This article was written by Pat Higgins in 2004 for the quarterly Flute Focus magazine (now an online publication) and is reproduced here with the permission of Flute Focus and Pat Higgins.
The Wooden Flute in New Zealand
The simple-system wooden flute has been relatively rare in New Zealand; and in comparison to the Boehm instrument, it still is unusual. However, in recent years we have seen a steady growth in interest in this instrument. It used to be that people would say, “but that’s not a flute… ” on seeing a wooden instrument, obviously expecting the Boehm instrument familiar to thousands from school music classes. The increase in numbers of people becoming interested in and playing this instrument has come about as people became exposed to the sound of the wooden flute as part of the enormous world-wide surge in interest in Irish culture over the last ten years or so. (Riverdance, Lord of the Dance, Guinness Tours of New Zealand, etc…)

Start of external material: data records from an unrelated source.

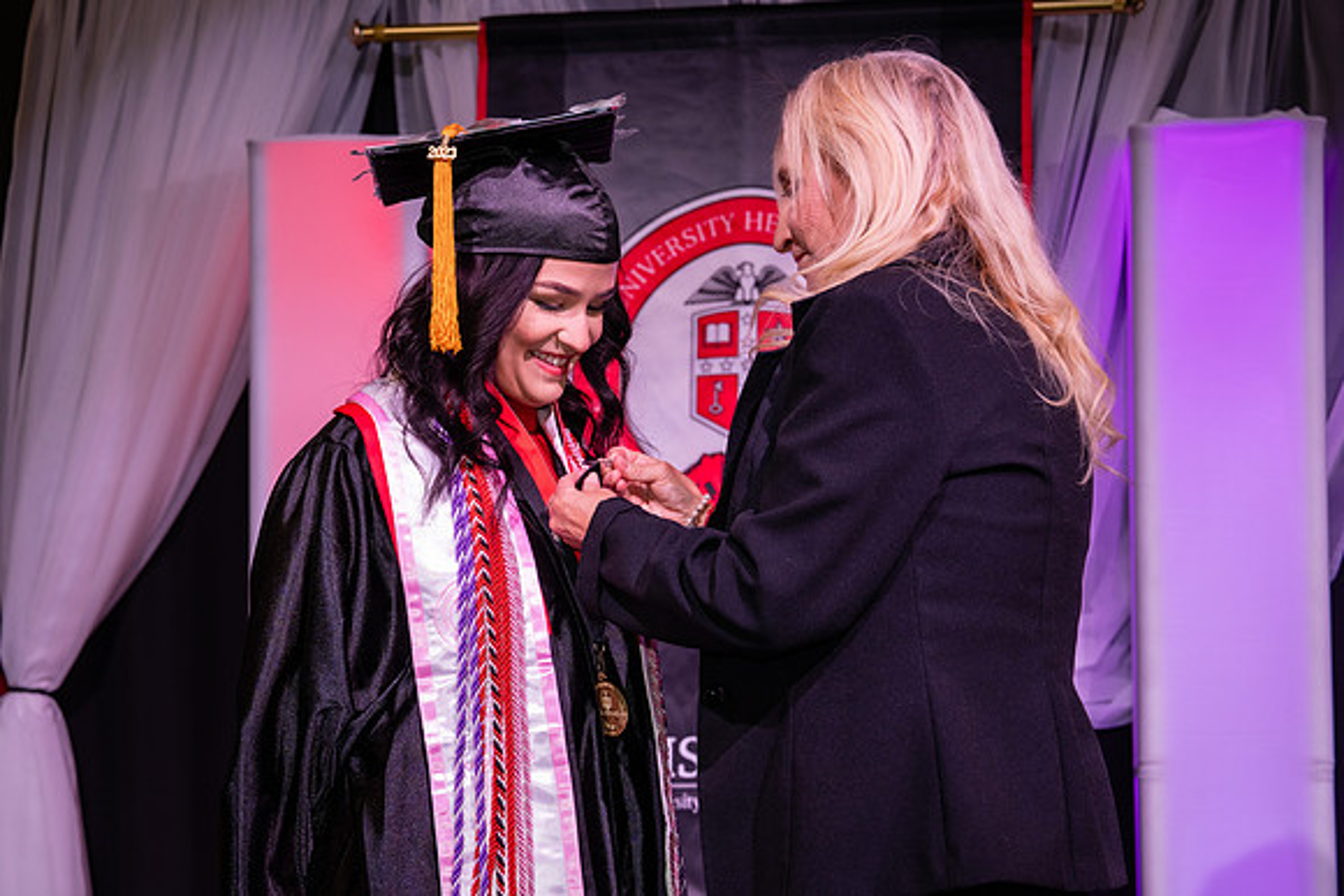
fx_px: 3360
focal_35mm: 90
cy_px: 485
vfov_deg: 15.2
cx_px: 645
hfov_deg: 22.6
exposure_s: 1/160
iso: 800
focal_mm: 70
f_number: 5.6
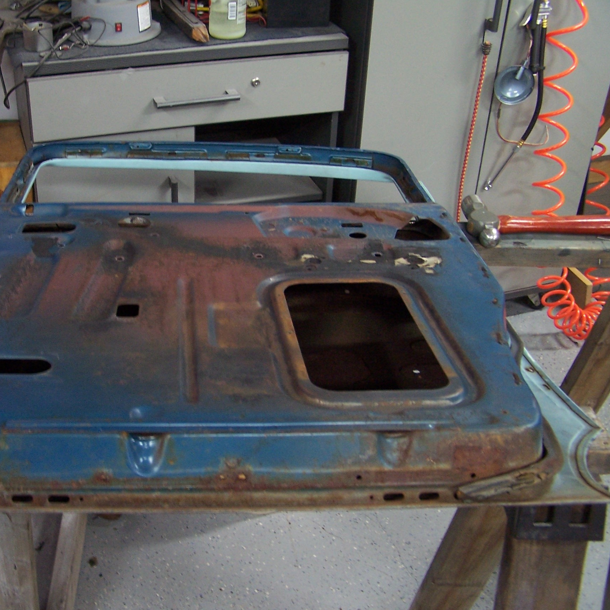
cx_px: 206
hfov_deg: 37.2
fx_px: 897
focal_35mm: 45
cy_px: 306
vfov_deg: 37.6
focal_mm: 6.3
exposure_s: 1/8
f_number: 2.8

The wooden simple system flute [also known as Irish flutes] is used almost exclusively for Irish traditional music, (though there may be professional musicians using it for classical performance, as is the case overseas). The author is aware of one musician in Wellington, Barnard Wells, who uses the simple system flute for playing Cuban and Latin music in a band situation. In nineteenth century Ireland, traditional music survived amongst the poor and impoverished; the classical music of the drawing room being the preserve of the rich. In 1831 Theobald Boehm invented his metal flute and sometime after, the wooden instruments it replaced gradually became un-fashionable; thus becoming affordable or at least more available to ‘folk-musicians’. It is not known (at least to the author) when exactly this occurred, but the transition must have been slow as classical musicians would have had to re-learn a whole new fingering system. In any case Irish traditional music formally played on pipes, fiddle and whistle could now also be played on the simple system eight-key wooden flute.